Helsinki Biennial, a new international contemporary art biennial located on the city’s archipelago island of Vallisaari, announces its inaugural edition running from 12 June – 27 September 2020.
Creating a platform to communicate the diverse and dynamic nature of the contemporary Finnish art scene, the biennial also looks to establish links and collaborations with the wider global artistic landscape. Free to the public, each edition will primarily comprise of major new, site-specific commissions by leading international artists. Fostering a sustainable approach to exhibition making, the biennial embodies Helsinki’s ambitious, cultural vision.
Rooted in the significance of its maritime location, the biennial’s exhibition takes place on the former military island of Vallisaari. Situated only a 15 minute ferry ride from the city centre, Vallisaari opened to the public for the first time in 2016. A landscape defined by its history and remarkable level of biodiversity, the biennial reflects on this context to address ongoing public debate around the evolving relationship between humanity and nature.
Presented by Helsinki Art Museum (HAM), the biennial is directed by HAM director Maija Tanninen-Mattila, and curated by HAM’s head curators Pirkko Siitari and Taru Tappola. Responsible for Helsinki’s extensive art collection, including its significant number of public artworks, the museum plays a crucial role in the city’s mission to support, maintain and pioneer art in the public sphere. The biennial is further supported by an international advisory committee made up of curators and academics.
Maija Tanninen-Mattila comments: ‘Helsinki is an open, welcoming city, which the Helsinki Biennial will mirror – opening up the Vallisaari island on the archipelago 24/7 to residents and visitors alike. We hope that this unique, informal setting will be a fruitful source of inspiration, bringing international art to locals, and creating more visibility for the art produced in Finland today.’
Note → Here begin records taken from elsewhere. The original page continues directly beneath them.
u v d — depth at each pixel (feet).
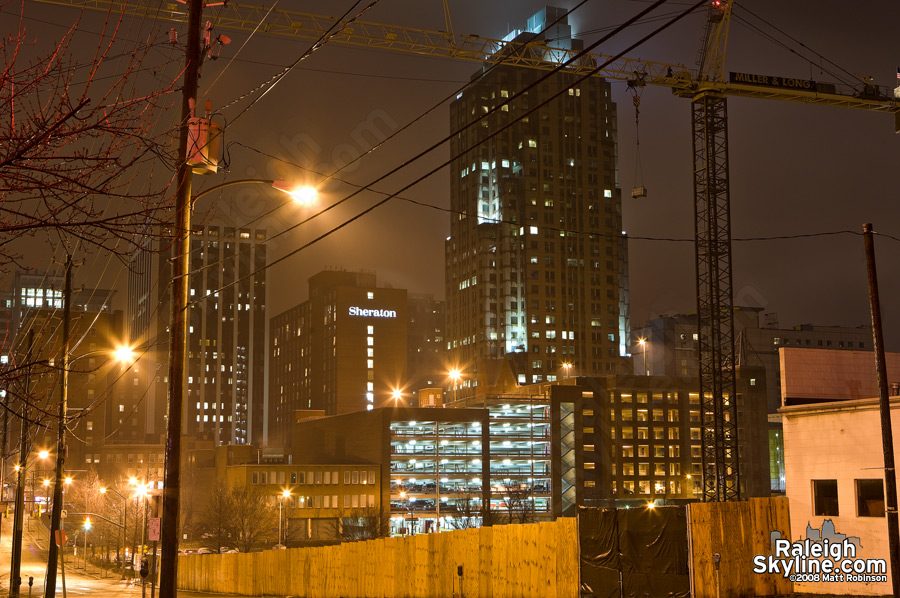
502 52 350.64
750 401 550.36
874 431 98.84
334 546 158.71
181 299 66.23
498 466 524.52
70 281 99.66
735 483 345.31
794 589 92.53
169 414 66.33
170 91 27.99
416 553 130.72
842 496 101.65
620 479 521.65
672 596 87.86
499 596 108.78
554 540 99.50
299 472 455.63
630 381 534.37
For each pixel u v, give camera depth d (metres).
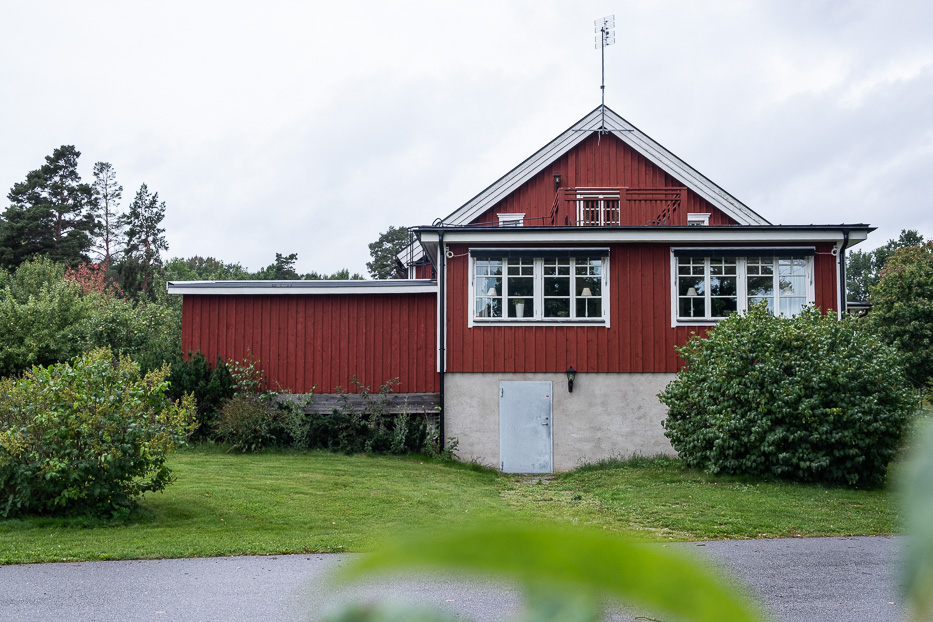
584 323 15.80
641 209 18.77
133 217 53.19
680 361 15.72
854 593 6.55
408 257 25.48
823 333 12.84
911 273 27.77
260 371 16.62
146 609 6.12
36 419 8.90
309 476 12.59
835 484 12.21
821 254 15.81
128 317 20.77
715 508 10.43
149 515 9.60
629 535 0.31
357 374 16.67
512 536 0.29
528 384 15.78
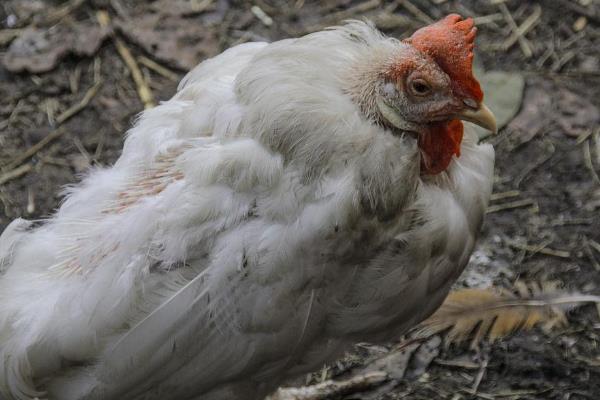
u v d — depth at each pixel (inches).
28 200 289.9
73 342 181.9
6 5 334.6
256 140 181.9
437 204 192.9
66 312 183.0
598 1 333.4
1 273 196.5
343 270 189.2
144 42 323.6
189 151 187.3
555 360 251.9
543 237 279.3
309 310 189.5
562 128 302.7
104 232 188.7
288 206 181.3
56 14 331.9
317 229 181.3
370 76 184.9
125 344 182.5
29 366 186.5
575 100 308.8
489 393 247.3
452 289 266.8
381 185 182.1
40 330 183.6
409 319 210.7
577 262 272.7
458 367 252.7
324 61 185.9
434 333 254.5
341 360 255.6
With a reputation for world-class design and architecture, Helsinki is committed to further developing the city’s art scene both on a grass-roots and institutional level. The biennial celebrates a continuation of Helsinki’s thriving cultural scene, including the recent openings in 2018 of Amos Rex Art Museum and the Central Library Oodi.
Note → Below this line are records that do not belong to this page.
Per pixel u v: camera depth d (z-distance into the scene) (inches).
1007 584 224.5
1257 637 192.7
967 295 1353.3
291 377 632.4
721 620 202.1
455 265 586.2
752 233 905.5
‘The civic approach to culture and architecture sets Helsinki apart. The city recognises the value of a vivid and forward-looking art scene that champions local contemporary art and its relationship with the global community. The biennial will illustrate the unique characteristic of Helsinki and the surrounding archipelago. It also highlights our commitment to art, architecture, design and urban culture in all its forms. The biennial will open up new worlds to anyone who visits Helsinki’, says Helsinki’s Mayor Jan Vapaavuori.
Helsinki Biennial will also have a presence on the mainland in HAM, and in the form of events organised in collaboration with the city’s arts organisations, museums and galleries.
The curatorial concept for Helsinki Biennial 2020 will be announced in autumn 2019.